Application of Dynamic Model for Designing Zero Runoff System to Control Erosion in Cocoa Fields

Abstract

Land degradation in cocoa plantations is mainly caused by surface runoff erosion. Surface runoff can be reduced by applying a Zero Runoff (ZRO) system. This system effectively reduces runoff when its size sufficiently infiltrates all surface runoff. This study aims to determine the size, dimensions, and location of a ZRO system that effectively increases infiltration and prevents surface runoff. The size and dimensions of the system were designed using a water balance approach, where all surface runoff is collected in the ZRO system and then infiltrated.
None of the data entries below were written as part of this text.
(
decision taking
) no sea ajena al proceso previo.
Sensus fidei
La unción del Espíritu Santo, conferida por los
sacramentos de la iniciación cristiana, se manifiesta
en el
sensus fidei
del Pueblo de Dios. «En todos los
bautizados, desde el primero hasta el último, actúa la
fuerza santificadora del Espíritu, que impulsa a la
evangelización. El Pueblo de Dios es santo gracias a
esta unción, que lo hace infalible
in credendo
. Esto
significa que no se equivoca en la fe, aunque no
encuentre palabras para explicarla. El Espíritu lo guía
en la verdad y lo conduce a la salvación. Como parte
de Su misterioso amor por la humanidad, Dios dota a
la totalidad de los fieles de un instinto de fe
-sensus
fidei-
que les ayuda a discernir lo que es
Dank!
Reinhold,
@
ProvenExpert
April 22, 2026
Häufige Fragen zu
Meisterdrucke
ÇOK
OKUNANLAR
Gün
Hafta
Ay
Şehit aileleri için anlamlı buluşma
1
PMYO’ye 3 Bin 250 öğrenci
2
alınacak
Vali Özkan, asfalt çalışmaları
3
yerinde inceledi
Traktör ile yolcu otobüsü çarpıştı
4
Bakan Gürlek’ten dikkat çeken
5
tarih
Surface runoff was calculated using the Soil Conservation Services (SCS) method. The potential infiltration rate is a function of the soil's saturated hydraulic conductivity and the system's surface area. The saturated hydraulic conductivity of the soil was determined using the falling head method. The size and dimensions of the system were determined through model simulation based on field physical condition data using a dynamic model. The research results showed that the size and dimensions of the system depend on the amount of rainfall, the area of the catchment area, and the saturated hydraulic conductivity of the soil. From the dynamic model simulation, all surface runoff will be infiltrated if the dimensions of the zero runoff system are 1 x 1 x 0.5 m. This size can accommodate a water volume between 0 – 0,006 m3, so with a system depth of 1,000 mm, there is no surface runoff.